The goal is to investigate if 3D printed objects can have acoustic properties that make them applicable for use in ultrasound applications (acoustic lenses, acoustic transparent sensors) and which materials and technologies are suitable.
Current manufacturing techniques of acoustic structures have their limitations. Some of the limitations that are faced are: ease of changing the design parameters and prototyping speed. 3D printing technology offers an easy way to fabricate structures with control on the sub-mm scale, changing design parameters and choose appropriate material properties and combinations. Prototyping speed is greatly improved because a structure can be fabricated within several hours compared to other processes that can take much longer.

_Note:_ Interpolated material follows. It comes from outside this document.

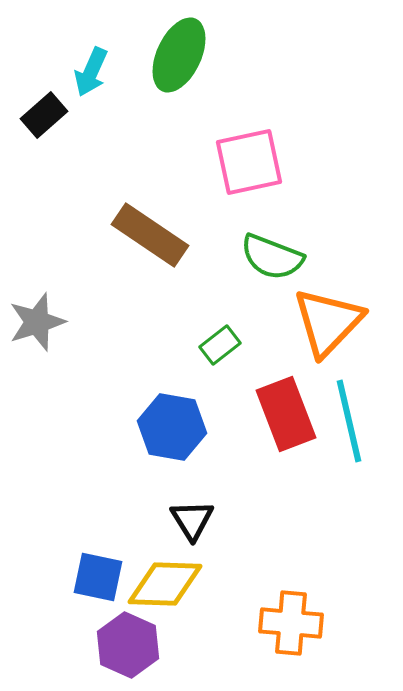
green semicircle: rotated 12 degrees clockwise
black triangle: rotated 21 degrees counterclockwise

Acoustic signal beam-shaping, or the lack of acoustic deformations, play an important role in medical ultrasound applications. Such acoustic structures could benefit from the extensive capabilities given by 3D printing technology to produce free form 3D objects as well as the (mix of) materials that can be used, including the possibility of fabrication of meta-materials. Hence, in this assignment 3D printed materials and objects will be investigated with respect to their properties and possible functionalities in the field of acoustic phenomena at medical ultrasound typical frequencies.
Structures will be created using 3D printing technology. These structures will be single or multi-material depending on the required characteristics. Material proportions will be varied in order to see how they affect the sound propagation. Ultrasound probes will be used to measure the effect of the shape and material on the wavefront of the sound wave as well as create a mathematical model of the structures which will be used for simulations. These simulations results will be compared with experimental data in order to validate the mathematical model and get the required insights. Conclusions will be drawn at the end of the research and recommendations for future studies will be given.